Lecturer: Dr. Tom Yarnall
Sunday, June 17, 2018
Time: 1 pm – 5 pm
Location: Shrine Room
Suggested contribution: $20 Non-Members, $15 Members
Prerequisite: None
In this extended session (with tea breaks!) Tom will cover the full range of topics pertaining to the theory and practice of Buddhist “higher education” (adhiśikā), traditionally organized into the three inter-related areas of wisdom (prajñā), ethics (śīla), and meditation (samādhi). While these presentations will be grounded in scholarly and historical material, Tom’s primary approach and emphasis will be to reveal and discuss on a more personal level how spiritual practitioners can deeply understand, connect to, and organically incorporate these Buddhist perspectives and practices into their lives, moment by moment, day by day, for an entire lifetime and beyond!
Tom will address these topics in the context of leading guided meditation sessions (with detailed commentary), using texts regularly recited at Sakya Monastery, including An Ocean of Compassion and the Aspiration of Samantabhadra.
The three areas and their sub-topics include the following:
- Buddhist Transcendent Wisdom teachings. Topics will focus on the wisdom traditions as refined by Centrist (Mādhyamika) philosophers in India and Tibet, and will involve discussions aimed at developing the analytical insights and tools needed to cut through or “deconstruct” misconceptions and misperceptions about the nature of reality and the self, clearing the ground for a “middle,” conventionally viable space in which inter-dependent, relative selves can interact optimally in a field of infinite potential.
- Buddhist ethics. Topics will include the ethical practices and commitments of each of the Three Vehicles (the Individual, Universal, and Tantric Vehicles), and will involve discussions aimed at developing deeper, more nuanced and practical understandings of “renunciation,” love and compassion, the spirit of awakening (bodhicitta), and buddha-identity and pure perception.
- Buddhist meditation and Tantric yoga. Topics will include the contemplative practices of mental focus and quiescence meditation (śamatha), insight meditation, (vipaśyanā), mindfulness meditation, mind training (lo jong) and Tantric visualization, mantra, and deity yoga practices.
Dr. Tom Yarnall has been a Buddhist practitioner and a student of lamas from all four orders of Tibetan Buddhism for almost four decades. He has been a student of H.H. Dagchen Rinpoche’s and a member at Sakya Monastery since 1979. He also has been a very popular summer teacher at Sakya Monastery for many years, teaching a wide range of subjects.
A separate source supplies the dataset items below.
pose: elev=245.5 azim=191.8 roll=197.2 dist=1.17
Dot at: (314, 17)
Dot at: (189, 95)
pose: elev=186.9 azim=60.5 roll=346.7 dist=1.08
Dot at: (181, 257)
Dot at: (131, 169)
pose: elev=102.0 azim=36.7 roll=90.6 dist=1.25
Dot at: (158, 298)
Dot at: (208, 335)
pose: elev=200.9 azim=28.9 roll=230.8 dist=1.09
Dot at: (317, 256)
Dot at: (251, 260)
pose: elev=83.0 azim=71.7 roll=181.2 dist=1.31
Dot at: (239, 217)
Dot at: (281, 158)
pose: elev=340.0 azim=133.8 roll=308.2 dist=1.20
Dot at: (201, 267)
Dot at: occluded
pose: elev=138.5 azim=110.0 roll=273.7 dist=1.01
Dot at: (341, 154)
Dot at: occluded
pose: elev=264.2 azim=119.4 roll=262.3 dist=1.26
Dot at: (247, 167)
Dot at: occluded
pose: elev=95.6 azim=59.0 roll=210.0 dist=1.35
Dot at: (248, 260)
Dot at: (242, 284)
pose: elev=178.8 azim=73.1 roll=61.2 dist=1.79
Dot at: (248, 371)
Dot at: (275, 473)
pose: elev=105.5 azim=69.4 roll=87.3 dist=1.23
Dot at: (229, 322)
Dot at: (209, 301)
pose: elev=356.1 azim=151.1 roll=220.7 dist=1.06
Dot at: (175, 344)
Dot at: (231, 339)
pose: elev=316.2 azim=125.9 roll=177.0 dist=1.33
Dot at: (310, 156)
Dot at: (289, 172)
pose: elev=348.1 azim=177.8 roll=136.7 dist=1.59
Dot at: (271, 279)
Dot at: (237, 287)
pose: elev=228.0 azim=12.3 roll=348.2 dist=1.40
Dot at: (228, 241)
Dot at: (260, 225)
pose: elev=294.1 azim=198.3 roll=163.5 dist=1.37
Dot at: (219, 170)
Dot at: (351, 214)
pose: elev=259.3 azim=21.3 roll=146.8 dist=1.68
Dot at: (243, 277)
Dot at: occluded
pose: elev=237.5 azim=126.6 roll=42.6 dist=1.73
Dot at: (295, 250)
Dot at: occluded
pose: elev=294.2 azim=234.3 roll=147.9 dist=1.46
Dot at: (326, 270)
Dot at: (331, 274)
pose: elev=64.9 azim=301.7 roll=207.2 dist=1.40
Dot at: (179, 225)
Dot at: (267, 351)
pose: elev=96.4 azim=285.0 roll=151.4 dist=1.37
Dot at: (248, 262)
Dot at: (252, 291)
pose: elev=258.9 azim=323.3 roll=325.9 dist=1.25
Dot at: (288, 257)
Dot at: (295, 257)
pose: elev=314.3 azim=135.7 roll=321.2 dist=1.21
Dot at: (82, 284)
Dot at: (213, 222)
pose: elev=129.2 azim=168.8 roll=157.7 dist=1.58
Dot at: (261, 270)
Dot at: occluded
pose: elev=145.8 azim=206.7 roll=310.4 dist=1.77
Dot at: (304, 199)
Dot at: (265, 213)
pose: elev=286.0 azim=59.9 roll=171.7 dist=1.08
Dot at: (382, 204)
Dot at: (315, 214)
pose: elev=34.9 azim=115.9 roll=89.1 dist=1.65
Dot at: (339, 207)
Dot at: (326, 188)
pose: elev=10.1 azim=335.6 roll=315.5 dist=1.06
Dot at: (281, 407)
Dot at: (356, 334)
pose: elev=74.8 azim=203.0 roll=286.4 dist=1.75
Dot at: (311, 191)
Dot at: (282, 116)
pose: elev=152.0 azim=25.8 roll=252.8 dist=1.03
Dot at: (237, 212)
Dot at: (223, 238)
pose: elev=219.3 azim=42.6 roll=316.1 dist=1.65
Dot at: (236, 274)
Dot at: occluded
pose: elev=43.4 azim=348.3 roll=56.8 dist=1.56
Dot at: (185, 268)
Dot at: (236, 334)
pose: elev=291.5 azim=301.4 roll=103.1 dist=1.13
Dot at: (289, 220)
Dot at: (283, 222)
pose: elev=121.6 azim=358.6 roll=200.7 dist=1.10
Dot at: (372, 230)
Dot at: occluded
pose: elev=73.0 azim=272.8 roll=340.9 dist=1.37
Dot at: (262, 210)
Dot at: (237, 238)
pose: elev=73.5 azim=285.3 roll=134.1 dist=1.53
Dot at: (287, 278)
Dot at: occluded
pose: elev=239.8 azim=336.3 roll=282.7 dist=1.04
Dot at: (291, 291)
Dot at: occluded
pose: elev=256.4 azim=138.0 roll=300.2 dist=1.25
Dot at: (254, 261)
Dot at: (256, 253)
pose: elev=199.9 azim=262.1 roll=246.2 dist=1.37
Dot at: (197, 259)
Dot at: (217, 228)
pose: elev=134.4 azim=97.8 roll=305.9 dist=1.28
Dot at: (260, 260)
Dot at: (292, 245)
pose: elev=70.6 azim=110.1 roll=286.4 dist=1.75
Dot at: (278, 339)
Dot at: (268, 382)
This will be a rare opportunity to benefit from his highly accessible Dharma presentations and to engage with him in an extended dialogue.
Dr. Yarnall earned his Ph.D. in Religion (Buddhist Studies) at Columbia University in New York, where he has remained for the last twenty-five years, and where he currently is an Associate Research Scholar and Adjunct Assistant Professor in the Department of Religion. He specializes in Indo-Tibetan Buddhist Studies, teaching courses in Buddhist history, philosophy, ethics, and contemplative sciences. He is also the executive editor for the “Treasury of the Buddhist Sciences” series of translations of works from the Tibetan Tengyur (and associated literature), being co-published by the American Institute of Buddhist Studies (AIBS, founded in 1972 at the suggestion of H.H. the Dalai Lama and at the behest of the late Ven. Geshe Wangyal) and Wisdom Publications, in collaboration with the Columbia Center for Buddhist Studies and Tibet House US, and being distributed by Wisdom Publications.
Dr. Yarnall’s own scholarly work has focused on Mādhyamika philosophy, Buddhist ethics, and especially on Indian and Tibetan Tantric materials of the Unexcelled Yoga class, as interpreted by the Tibetan Gelug and Sakya traditions. His study and translation of the creation stage chapters of Tsong Khapa’s Great Treatise on the Stages of Mantra (sngags rim chen mo) was published by AIBS in June 2013.